During the first few years, about $1628 of the mortgage payment each month goes towards the interest cost, so one could make the argument that each month, the remaining $1500 is going back into your pocket in the form of home equity.  You would get that $1500 back if and when you sell the house assuming the house doesn't go down in value.  So if we subtract the $1500 from the Total cost, we get approximately $2840 that is NOT going to your/our bottom line but to either interest, insurance, property taxes or upkeep costs.  

Now of course there are other monthly costs such as utilities, but I have to pay them each month whether I own or rent so I didn't include those.   Don't forget that if we bought we also would have had to front a $34000 downpayment... so there's also that cost and time that we'd have to consider.  Thats $34000 that isn't in my pocket or investment account.  

So contrast the $4340 (or $2840 if you prefer) with the monthly $2300 rental cost of the exact same home, without having to come up with $34000 downpayment up front and I think we're doing well to rent.  As an aside, if I had a potential $34000 downpayment and wanted rather to invest in Real Estate, I could put it into Killam Properties (KMP on the TSX).  They own and operate apartment buildings and manufactured home communities and the stock currently pays a handsome dividend of about 5.75% per year.  The stock is very liquid and I could sell it at virtually any time which is very different than owning a physical building.  If I bought $34000 in KMP stock, I would collect $1955 annually in dividends or about $162 a month that I could apply to my rent cost if I chose to do so.  If I did apply the $162 monthly dividend to the rent cost, it would lower my rent cost to $2138.

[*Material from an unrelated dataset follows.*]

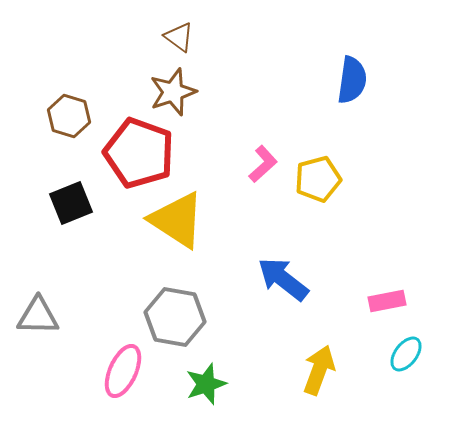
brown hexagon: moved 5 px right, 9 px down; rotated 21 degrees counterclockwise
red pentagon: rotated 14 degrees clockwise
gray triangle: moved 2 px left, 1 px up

So on a month to month basis, the rent of $2300 comes out better than the $4340 (or $2840) monthly costs involved in buying/owning by about $2040 (or $540) per month.  The winning option, with respect to monthly costs in this comparison is renting, yet it is not so cut and dried in there grander scheme of things.   For our current needs we think we're coming out ahead by keeping the deposit in our pocket and renting this attractive house in this sought after neighbourhood.


  1. To bad you didn't include land transfer tax, lawyer fees and real estate fees when you sell to show the appreciation you would count on to get back that original $34,000 investment. Still simple math but this article is still very well written and informative. Kudos

  2. Thanks Will. You're right, there are lots of added costs that need to be considered when buying. For this post, I just wanted to focus mainly on the regular monthly costs mainly for simplicity's sake. All those one-time costs at the beginning (land transfer tax, closing fees, survey costs) and at the end (realtor fees etc) can really eat away at your perceived equity.